Bethan Moorcraft at InsuranceBusiness Mag UK wrote an excellent article about the current state of cyber insurance in Europe. Here is an extract with the link to the full article at the bottom:
“In 2018, we saw a huge proliferation of very successful phishing campaigns,” said Ryan Rubin, partner, UK Forensic & Integrity Services team, Ernst & Young. “Unfortunately, cyber criminals are being very effective and are getting through organisations’ defences, despite there being an increasing awareness of cyber risk and a general improvement in security controls. What we’ve seen is that businesses often focus on trying to prevent the sophisticated cyberattacks from happening, and they’re less concerned about basic low-level attacks like phishing and business email compromise.

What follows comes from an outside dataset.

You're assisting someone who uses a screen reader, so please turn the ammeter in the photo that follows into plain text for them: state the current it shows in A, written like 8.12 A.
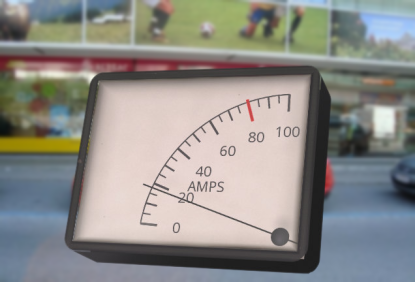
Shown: 17.5 A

“From an insurance perspective, I think Europe is still playing catchup compared to the US in terms of the adoption of insurance products and the usage of those as a measure for risk mitigation,” Rubin commented. “I think the insurance market is starting to offer a variety of options that companies can have to manage their risk. However, the cyber insurance isn’t a silver bullet in its own right and may not provide the full cover that organisations need."
“We see organisations of all sizes being targeted and successfully defrauded via phishing campaigns and business email compromise attacks. It’s a combination of social engineering (convincing the recipient that the sender is someone they’re not) and poor cyber hygiene. A lot of organisations have been embracing email solutions in the cloud and as a result of that, some of the nascent weaknesses in security (like password guessing) have helped fraudsters to guess account passwords and start to spoof or pretend to be other members of staff or potentially other suppliers in the supply chain.”

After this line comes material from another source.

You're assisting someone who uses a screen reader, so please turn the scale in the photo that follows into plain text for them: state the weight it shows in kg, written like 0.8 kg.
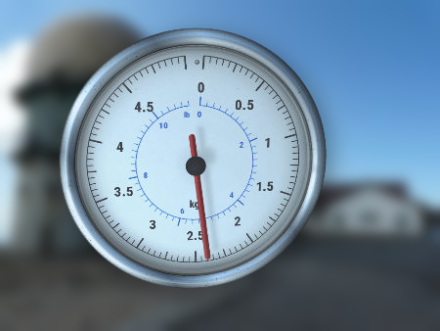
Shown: 2.4 kg
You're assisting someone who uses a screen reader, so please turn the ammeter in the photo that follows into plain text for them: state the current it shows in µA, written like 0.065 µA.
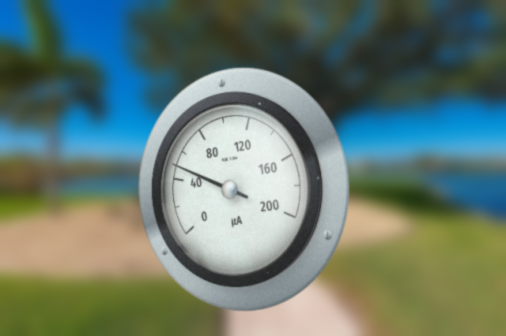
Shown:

There are relatively simple risk mitigation responses to email compromise and social engineering, according to Rubin. A lot of it ties into basic cyber security hygiene, such as moving away from ordinary username and password authentication to two-factor authentication, particularly schemes that make use of security keys rather than email or SMS communication. This does create a small bit of inconvenience for email users, but it pays off in strengthening an organisation’s email security.

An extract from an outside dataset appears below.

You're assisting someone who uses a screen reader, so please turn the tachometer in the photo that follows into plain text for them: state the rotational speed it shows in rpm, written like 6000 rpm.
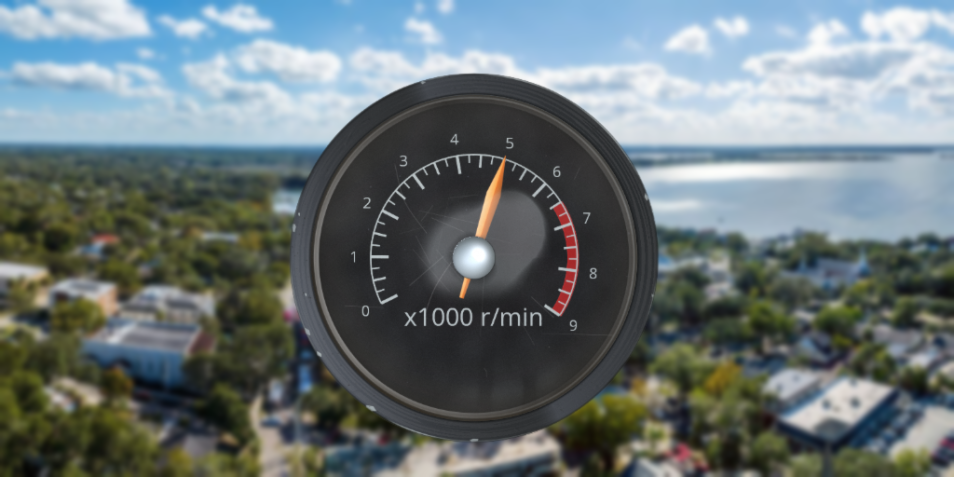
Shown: 5000 rpm
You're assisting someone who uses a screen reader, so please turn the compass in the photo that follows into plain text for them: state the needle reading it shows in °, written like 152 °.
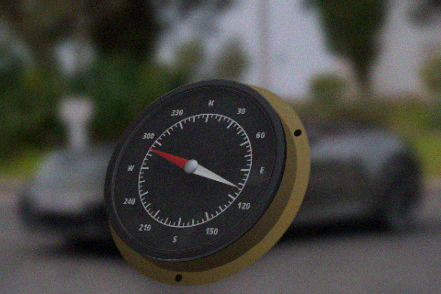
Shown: 290 °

“It also comes down to general awareness,” Rubin told Insurance Business. “What really puzzles me is how any business can accept bank account details and instructions via email, and no matter who it’s sent by, will then allow that transaction to take place. In today’s world, we simply can’t trust emails for sensitive banking transactions, or even to supply personal information to others."
We could not agree more. Together with the proposed measures above, stepping users through new-school security awareness training is a must to keep employees on their toes with security top of mind.